#### PROBLEM REQUIREMENTS:
The answer must be every line of the records in which the string "hand" appears.

Top of EXCERPTED RECORDS

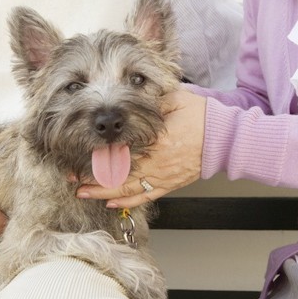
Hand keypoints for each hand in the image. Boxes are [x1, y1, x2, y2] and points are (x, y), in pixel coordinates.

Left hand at [76, 89, 205, 207]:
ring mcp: (164, 176)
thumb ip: (151, 98)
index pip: (122, 149)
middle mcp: (158, 162)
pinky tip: (109, 201)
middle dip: (93, 177)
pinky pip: (144, 196)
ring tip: (83, 192)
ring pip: (128, 189)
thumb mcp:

Bottom of EXCERPTED RECORDS

#### RESPONSE AREA:
Hand keypoints for each hand in the image. Boxes are [x1, y1, x2, y2] and points are (x, y), in pixel coordinates.
Left hand at [76, 89, 205, 207]:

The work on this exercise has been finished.